- **Task to complete**: Retrieve every line from the records in which the word "رزقی" occurs.

(Records from a dataset)
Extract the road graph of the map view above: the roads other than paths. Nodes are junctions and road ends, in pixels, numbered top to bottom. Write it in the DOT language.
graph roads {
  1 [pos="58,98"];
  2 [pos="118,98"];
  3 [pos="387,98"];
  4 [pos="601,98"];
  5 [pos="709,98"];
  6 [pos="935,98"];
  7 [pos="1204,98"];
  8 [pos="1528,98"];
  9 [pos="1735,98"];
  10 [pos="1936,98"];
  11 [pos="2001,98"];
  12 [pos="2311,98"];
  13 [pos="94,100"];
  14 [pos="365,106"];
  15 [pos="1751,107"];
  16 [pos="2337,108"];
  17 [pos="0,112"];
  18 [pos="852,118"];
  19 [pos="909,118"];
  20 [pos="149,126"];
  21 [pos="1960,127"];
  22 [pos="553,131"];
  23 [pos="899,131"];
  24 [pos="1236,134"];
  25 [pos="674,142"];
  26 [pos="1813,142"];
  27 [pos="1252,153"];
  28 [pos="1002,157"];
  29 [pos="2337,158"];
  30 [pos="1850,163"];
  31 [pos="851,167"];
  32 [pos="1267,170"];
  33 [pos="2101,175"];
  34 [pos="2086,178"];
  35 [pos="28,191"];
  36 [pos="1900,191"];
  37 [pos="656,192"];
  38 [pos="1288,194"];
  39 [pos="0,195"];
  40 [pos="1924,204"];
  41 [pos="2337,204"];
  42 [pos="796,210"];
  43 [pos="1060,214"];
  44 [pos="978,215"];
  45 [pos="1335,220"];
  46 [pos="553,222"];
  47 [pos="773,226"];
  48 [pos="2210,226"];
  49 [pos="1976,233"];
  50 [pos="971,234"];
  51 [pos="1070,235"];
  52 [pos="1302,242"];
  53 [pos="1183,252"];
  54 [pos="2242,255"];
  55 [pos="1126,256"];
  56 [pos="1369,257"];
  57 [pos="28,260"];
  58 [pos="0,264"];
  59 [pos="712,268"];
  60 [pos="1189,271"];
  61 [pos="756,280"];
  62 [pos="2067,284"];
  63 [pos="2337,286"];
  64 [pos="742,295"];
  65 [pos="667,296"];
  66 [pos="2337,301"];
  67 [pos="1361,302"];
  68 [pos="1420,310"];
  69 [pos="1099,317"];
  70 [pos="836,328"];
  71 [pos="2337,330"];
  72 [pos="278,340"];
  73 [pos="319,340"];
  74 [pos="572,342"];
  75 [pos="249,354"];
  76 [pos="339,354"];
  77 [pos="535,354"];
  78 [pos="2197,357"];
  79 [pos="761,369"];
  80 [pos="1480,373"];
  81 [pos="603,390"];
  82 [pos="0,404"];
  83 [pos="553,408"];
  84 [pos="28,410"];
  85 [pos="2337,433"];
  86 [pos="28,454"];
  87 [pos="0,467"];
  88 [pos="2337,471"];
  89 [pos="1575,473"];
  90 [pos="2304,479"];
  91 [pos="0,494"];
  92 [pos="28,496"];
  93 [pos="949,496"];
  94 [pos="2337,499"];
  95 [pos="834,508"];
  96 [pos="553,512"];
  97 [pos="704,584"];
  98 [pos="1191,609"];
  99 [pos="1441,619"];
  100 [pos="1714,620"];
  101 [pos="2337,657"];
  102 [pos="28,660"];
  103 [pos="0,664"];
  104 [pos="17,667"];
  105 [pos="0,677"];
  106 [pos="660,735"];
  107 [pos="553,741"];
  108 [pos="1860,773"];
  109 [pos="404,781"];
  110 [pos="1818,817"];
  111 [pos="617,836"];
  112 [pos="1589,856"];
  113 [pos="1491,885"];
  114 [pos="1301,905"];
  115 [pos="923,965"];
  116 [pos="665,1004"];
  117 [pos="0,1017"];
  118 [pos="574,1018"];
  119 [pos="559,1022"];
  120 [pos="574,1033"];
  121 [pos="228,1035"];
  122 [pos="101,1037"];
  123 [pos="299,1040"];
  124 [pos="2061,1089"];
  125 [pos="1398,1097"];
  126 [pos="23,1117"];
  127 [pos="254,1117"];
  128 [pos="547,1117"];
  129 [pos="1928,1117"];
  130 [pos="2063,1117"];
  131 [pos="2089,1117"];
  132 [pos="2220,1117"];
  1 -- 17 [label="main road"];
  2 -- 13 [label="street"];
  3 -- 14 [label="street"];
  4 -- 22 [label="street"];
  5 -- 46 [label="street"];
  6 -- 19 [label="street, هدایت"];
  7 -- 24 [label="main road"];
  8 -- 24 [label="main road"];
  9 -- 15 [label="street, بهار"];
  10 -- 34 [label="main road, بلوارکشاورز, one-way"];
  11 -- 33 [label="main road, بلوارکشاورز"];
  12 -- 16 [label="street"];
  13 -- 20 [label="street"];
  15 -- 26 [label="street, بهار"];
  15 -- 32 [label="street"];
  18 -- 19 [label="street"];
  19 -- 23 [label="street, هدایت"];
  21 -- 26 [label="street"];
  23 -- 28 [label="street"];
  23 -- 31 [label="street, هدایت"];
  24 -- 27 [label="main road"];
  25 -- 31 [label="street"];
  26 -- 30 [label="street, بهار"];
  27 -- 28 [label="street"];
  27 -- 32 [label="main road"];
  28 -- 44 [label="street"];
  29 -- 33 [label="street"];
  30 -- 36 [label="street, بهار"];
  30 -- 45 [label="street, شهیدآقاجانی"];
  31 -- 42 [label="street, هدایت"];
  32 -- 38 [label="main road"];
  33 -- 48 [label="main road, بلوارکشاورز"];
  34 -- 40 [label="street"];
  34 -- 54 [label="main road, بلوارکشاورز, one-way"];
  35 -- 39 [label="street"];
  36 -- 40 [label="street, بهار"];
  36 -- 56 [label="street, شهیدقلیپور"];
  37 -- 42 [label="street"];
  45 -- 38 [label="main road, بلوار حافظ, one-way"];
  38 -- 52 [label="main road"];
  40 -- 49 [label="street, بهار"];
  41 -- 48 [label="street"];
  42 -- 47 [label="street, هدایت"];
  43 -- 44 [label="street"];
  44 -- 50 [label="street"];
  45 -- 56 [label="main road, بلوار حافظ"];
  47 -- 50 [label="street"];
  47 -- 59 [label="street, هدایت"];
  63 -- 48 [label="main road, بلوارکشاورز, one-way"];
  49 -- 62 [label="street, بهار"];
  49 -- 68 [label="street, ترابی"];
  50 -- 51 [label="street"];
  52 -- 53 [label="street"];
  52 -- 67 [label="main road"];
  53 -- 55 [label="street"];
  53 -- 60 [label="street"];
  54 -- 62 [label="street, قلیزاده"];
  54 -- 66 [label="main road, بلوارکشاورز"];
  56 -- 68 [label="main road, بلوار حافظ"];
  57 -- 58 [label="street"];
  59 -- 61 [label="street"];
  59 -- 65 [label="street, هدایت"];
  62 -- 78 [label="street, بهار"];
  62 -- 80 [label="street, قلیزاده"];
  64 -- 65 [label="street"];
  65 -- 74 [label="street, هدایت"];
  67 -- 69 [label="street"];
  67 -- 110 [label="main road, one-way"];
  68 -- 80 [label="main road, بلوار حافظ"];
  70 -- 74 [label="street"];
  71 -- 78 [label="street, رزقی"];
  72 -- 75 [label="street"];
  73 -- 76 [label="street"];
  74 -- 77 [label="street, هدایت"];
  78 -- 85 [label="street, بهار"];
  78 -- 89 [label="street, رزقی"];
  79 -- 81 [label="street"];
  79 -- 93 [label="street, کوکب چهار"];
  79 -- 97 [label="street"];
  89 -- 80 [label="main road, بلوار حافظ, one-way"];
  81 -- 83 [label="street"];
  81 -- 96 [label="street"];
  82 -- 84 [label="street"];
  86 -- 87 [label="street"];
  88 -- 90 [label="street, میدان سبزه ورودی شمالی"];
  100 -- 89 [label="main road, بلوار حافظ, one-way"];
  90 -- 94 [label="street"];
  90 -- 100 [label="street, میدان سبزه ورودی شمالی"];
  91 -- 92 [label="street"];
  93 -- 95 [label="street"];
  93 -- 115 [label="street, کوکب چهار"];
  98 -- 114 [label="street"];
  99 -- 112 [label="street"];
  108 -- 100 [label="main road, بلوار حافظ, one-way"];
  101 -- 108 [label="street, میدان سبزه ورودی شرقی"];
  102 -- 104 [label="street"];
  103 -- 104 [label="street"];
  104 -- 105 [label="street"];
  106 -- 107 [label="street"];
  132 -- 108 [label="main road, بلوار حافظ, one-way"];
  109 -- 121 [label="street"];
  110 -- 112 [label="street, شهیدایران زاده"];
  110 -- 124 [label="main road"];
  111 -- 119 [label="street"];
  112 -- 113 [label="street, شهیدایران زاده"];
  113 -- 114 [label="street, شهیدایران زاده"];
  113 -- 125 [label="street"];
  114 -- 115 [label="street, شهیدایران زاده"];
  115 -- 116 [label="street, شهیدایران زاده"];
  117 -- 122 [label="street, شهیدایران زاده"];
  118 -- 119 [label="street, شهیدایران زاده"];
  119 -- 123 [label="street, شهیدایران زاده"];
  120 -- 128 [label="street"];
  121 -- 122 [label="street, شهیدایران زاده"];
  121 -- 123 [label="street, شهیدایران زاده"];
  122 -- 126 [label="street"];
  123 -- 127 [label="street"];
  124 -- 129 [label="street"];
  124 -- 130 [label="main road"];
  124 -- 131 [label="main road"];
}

- **Your solution**:
  71 -- 78 [label="street, رزقی"];
  78 -- 89 [label="street, رزقی"];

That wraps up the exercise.